**PASSAGE SHOWN**:
The throbbing heart in one of South Africa's most neglected communities is called Where Rainbows Meet.


GOOD Leader Patricia de Lille, and officials Brett Herron and Shaun August, visited the community training centre on International Mandela Day to oversee the disinfection of its classrooms and laboratories so that training can resume.


In the meantime, under lockdown, Where Rainbows Meet has taken on the responsibility of feeding the people. It is co-ordinating 37 community kitchens in the area providing a nutritious meal to 10 200 people every day.


The entire undertaking is funded by donations and fuelled by members of the local and surrounding communities; it receives no government support.


Where Rainbows Meet is in Vrygrond, one of the oldest informal settlements in Cape Town. Located near Muizenberg, it was originally settled by members of the fishing community more than 80 years ago.


Director and co-founder of the organisation, Mymoena Scholtz, has worked in Vrygrond for 25 years. In 2008 she responded to the community's demand for a skills development initiative of its own, and Where Rainbows Meet was born. It provides computer, sewing and food gardening training, among other learning activities.


"We usually cook for 500 people, too, but the coronavirus has caused incredible levels of stress in the community. We are responding to the peoples' needs. We have earned the peoples' trust because what we do is directed by them, and for them.


"Vygrond desperately needs government's support. It shouldn't matter which party is in power. The needs of the people who live here should be recognised and taken care of just as they are in other communities.


"From a training perspective, Vrygrond is evolving. But in a physical sense, it hasn't moved anywhere," Ms Scholtz said.


Aunty Pat said: "It is very humbling to visit Vrygrond on International Mandela Day. It is humbling because the conditions in Vrygrond are not the conditions in which Madiba believed our people should be forced to live. It is humbling to see the energy and spirit of the community, with this caring organisation, doing work that government should do."

**STUDY QUESTIONS**:
A) According to the passage on Where Rainbows Meet, how many community kitchens is the organization co-ordinating during the lockdown?
B) Repeat the portion of the passage on Where Rainbows Meet starting with "GOOD Leader Patricia" and going on through "80 years ago.".

**RECORDS**:
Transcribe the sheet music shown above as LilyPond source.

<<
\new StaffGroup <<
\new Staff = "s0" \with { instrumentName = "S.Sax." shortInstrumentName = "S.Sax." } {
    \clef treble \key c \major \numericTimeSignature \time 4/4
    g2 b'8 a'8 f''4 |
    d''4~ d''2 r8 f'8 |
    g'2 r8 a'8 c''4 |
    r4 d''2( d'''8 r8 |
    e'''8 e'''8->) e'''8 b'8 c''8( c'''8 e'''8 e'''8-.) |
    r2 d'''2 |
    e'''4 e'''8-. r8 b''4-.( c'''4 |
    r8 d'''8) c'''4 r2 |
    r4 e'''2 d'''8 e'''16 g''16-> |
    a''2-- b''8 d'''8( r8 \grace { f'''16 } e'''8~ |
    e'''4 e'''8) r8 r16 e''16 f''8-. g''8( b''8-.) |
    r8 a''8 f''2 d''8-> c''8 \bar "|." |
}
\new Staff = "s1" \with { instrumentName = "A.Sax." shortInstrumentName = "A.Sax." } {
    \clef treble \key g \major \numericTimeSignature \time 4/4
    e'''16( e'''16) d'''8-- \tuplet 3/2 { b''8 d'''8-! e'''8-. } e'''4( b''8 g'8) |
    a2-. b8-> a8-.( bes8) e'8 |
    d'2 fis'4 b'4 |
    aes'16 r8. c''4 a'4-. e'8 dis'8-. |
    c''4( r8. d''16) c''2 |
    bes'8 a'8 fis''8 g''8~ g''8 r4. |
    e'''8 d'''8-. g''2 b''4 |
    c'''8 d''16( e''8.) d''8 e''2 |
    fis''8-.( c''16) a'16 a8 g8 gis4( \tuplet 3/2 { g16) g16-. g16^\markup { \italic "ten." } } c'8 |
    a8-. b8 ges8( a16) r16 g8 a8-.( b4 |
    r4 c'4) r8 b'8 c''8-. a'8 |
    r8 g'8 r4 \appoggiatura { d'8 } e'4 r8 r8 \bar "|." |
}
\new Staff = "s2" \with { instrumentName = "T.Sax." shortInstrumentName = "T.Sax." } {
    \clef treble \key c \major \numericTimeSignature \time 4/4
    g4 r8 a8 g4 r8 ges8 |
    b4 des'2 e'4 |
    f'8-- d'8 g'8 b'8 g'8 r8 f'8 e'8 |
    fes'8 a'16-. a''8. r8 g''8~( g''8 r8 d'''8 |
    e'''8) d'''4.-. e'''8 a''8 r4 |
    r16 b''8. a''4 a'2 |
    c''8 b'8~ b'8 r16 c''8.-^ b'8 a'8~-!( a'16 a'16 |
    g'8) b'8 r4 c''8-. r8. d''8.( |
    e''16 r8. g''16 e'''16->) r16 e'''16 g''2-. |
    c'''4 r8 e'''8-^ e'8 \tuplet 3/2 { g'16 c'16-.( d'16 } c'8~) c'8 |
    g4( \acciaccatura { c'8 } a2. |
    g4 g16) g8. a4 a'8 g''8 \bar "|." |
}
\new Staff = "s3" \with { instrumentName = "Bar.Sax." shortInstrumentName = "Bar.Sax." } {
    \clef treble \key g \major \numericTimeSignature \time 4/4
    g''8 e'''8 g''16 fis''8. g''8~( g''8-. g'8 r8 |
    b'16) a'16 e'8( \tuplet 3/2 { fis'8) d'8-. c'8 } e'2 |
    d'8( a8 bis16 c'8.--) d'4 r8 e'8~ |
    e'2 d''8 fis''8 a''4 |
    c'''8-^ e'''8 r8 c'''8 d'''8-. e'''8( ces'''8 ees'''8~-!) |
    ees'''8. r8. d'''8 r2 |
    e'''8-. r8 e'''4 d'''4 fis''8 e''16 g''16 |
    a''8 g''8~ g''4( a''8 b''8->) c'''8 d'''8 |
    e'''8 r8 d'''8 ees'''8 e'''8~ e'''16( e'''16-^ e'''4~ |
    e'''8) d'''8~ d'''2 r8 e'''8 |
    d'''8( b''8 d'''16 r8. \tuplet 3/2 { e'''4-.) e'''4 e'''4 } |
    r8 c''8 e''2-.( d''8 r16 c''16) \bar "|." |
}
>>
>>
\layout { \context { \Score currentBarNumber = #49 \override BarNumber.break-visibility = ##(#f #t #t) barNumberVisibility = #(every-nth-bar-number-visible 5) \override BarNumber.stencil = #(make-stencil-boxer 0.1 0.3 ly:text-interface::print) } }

**ANSWERS TO EACH TASK**:
A) 37 community kitchens.

B)
GOOD Leader Patricia de Lille, and officials Brett Herron and Shaun August, visited the community training centre on International Mandela Day to oversee the disinfection of its classrooms and laboratories so that training can resume.


In the meantime, under lockdown, Where Rainbows Meet has taken on the responsibility of feeding the people. It is co-ordinating 37 community kitchens in the area providing a nutritious meal to 10 200 people every day.


The entire undertaking is funded by donations and fuelled by members of the local and surrounding communities; it receives no government support.


Where Rainbows Meet is in Vrygrond, one of the oldest informal settlements in Cape Town. Located near Muizenberg, it was originally settled by members of the fishing community more than 80 years ago.